Praca z seniorem a odpowiedzialność
Odpowiedzialność to jedna z nadrzędnych kwestii w opiece nad seniorem. Zadania jakie na opiekuna nakłada praca z seniorem są często ciężkie- psychicznie oraz fizyczne. Zespół stresu opiekuna (z j. angielskiego Caregiver Stress Syndrome, CSS) to stan wyczerpania fizycznego, psychicznego, ale też emocjonalnego. Wyczerpanie to jest najczęściej rezultatem tego, iż dla opieki nad seniorem poświęcamy inne sfery naszego życia- życie rodzinne, towarzyskie, zawodowe.

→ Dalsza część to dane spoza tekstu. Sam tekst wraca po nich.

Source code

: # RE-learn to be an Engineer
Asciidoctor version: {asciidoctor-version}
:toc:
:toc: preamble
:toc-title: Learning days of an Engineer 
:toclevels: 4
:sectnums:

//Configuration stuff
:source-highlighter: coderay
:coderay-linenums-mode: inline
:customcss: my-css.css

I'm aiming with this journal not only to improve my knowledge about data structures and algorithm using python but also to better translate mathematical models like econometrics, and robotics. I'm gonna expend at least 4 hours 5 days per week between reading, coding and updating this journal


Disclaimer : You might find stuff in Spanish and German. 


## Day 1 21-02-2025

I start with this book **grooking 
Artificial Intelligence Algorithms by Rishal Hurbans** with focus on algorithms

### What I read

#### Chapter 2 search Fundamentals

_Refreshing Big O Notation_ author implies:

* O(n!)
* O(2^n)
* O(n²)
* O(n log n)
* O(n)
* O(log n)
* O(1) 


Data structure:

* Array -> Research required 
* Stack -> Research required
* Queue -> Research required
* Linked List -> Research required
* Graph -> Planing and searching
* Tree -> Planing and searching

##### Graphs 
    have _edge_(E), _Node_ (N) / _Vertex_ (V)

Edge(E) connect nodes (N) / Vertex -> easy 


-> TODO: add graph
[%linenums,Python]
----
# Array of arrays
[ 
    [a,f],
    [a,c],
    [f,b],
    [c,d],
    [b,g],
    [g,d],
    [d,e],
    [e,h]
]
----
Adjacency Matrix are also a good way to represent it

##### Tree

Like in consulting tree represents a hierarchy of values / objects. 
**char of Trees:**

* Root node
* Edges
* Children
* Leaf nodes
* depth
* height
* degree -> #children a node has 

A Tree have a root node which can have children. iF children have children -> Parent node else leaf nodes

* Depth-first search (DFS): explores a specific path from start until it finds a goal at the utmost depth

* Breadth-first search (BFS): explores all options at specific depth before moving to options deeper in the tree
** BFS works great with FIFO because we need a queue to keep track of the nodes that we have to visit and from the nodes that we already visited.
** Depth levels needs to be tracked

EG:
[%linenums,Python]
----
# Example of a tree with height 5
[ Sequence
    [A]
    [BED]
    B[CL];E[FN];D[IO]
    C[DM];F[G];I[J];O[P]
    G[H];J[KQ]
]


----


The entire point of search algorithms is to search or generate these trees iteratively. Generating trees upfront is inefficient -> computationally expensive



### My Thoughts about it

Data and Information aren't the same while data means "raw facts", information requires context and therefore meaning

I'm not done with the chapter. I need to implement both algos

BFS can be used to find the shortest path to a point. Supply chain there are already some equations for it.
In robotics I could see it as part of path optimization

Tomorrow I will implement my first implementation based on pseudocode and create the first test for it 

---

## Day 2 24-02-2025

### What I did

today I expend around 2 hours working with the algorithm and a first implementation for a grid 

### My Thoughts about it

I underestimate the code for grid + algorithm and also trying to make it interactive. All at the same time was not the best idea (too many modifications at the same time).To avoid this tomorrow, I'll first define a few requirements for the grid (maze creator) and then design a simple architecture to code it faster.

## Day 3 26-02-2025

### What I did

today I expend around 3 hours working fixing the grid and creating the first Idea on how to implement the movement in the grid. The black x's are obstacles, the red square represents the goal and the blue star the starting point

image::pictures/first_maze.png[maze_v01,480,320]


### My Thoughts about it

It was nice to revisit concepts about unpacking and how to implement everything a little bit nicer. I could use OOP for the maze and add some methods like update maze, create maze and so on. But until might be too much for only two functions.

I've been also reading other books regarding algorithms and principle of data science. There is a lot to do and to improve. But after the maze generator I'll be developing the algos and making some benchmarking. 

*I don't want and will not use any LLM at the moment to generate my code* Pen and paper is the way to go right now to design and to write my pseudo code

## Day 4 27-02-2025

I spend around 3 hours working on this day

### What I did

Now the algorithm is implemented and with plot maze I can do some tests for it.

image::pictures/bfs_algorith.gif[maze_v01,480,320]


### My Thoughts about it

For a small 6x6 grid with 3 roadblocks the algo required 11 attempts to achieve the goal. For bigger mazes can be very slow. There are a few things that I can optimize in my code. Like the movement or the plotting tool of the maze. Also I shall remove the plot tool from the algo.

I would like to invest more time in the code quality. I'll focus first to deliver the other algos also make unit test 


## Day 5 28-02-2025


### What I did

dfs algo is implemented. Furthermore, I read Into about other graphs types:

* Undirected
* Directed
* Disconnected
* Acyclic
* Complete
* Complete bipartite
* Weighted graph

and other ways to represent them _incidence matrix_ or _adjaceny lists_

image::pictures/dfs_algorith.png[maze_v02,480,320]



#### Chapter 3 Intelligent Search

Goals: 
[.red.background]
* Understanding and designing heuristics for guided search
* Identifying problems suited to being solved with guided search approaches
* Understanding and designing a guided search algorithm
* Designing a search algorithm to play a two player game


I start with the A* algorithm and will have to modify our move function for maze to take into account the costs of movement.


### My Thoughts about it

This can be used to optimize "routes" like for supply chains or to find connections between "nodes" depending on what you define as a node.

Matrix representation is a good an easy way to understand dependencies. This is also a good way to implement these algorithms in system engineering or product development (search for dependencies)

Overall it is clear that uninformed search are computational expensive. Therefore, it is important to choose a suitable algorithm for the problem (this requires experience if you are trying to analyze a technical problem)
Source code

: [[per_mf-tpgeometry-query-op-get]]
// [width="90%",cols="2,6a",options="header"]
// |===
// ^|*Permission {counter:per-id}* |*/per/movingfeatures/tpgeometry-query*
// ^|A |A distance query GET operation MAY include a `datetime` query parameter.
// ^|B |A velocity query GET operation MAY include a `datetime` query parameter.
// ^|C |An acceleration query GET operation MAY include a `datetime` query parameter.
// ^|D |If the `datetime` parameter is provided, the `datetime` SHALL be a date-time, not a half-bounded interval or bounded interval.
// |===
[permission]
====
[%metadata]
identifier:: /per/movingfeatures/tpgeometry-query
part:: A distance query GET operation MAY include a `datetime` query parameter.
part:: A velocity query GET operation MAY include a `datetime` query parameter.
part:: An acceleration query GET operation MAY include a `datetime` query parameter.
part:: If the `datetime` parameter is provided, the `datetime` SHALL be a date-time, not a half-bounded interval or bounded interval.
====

Opieka często spada na jedną osobę, która mając do wykonania bardzo wymagającą pracę całodobowo, zaczyna sobie z tym nie radzić, poddaje się wyczerpaniu i wypaleniu. Osoba ta czuje na sobie dodatkową presję- “muszę dawać z siebie 100%, bo inaczej ktoś uzna, że nie kocham bliskiej mi osoby”, itd. Odpowiedzialny opiekun będzie więc chciał jak najlepiej wypełniać swoje zadania, by nie być posądzonym chociażby o egoizm.
Praca z seniorem a stres
Całodobowa opieka nad osobą starszą lub przewlekle chorą prowadzi do wycieńczenia psychicznego i fizycznego osoby sprawującej opiekę. Badania pokazują, iż nawet połowa opiekunów osób starszych zapada na depresję. Zespół stresu opiekuna zaczyna się początkowo objawiać osamotnieniem, poczuciem beznadziejności swojej sytuacji oraz bezsilności. Uczucia takie pojawiają się zwłaszcza wtedy, gdy opiekun nie ma wiedzy z zakresu chorób na jakie cierpi jego podopieczny- może np. nie wiedzieć, iż agresja pojawiająca się u seniora nie jest złośliwością z jego strony, a jest np. reakcją na dane leki lub objawem chorobowym.
Opiekun może zacząć wyrzucać sobie, iż jego starania nie są wystarczające- to bardzo błędne koło, które w rezultacie prowadzić może do całkowitego wycofania się z życia i zamknięcia się w sobie. Niemal nieustanne napięcie nerwowe i emocjonalne dalej wyniszcza opiekuna- powoduje u niego pokłady narastającej frustracji i nerwowości. Kolejnym krokiem (o ile w czas nie pojawi się pomoc) może być już depresja. Ciągłe napięcie, nerwowości i stres zaczynają także objawiać się w dolegliwościach fizycznych. U opiekuna pojawić się mogą przewlekłe bóle głowy, brzucha, pleców, szyi, może wystąpić także bezsenność, problem z koncentracją. Jeżeli opiekun nie ma znikąd pomocy, bardzo łatwo może popaść w uzależnienia, w tym uzależnienie od alkoholu.
Trwanie w zespole stresu opiekuna może w dalszej kolejności prowadzić do pojawiania się groźnych chorób jak wrzody, cukrzyca, nadciśnienie a nawet choroby serca. Stres niezwykle osłabia układ odpornościowy człowieka, a organizm staje się podatny na niemal każdą infekcję.
Jak sobie radzić ze stresem w pracy?
Pierwszą i podstawową zasadą jest to, iż opiekun powinien mieć zmiennika. Nikt nie powinien tygodniami, miesiącami bądź latami samodzielnie, przez 24 godziny na dobę zajmować się osobą starszą lub schorowaną. Taka opieka nie jest wtedy ani efektywna, ani zdrowa dla opiekuna. Opiekun musi znaleźć czas dla siebie, czas na odpoczynek, regenerację, wyspanie się. Musi spotykać się z ludźmi i, jeżeli to możliwe, być czynny zawodowo. Opiekun powinien wiedzieć, że ma wsparcie w innych ludziach oraz że ma prawo do każdych emocji- nawet tych negatywnych.
Emocji nie można jednak dusić w sobie- mogą one nam towarzyszyć, ale te negatywne trzeba jakoś “uwalniać”, chociażby przez opowiedzenie o nich, wygadanie się, rozładowanie ich np. poprzez sport. Opiekun sprawujący pieczę nad chorym lub seniorem może szukać pomocy w grupach wsparcia- wystarczy jedynie takowych poszukać. Ich członkami są najczęściej osoby o takich samych doświadczeniach, co sprawia, że można poczuć się dużo lżej widząc, iż moje wyzwania są wyzwaniami także innych ludzi robiących to samo.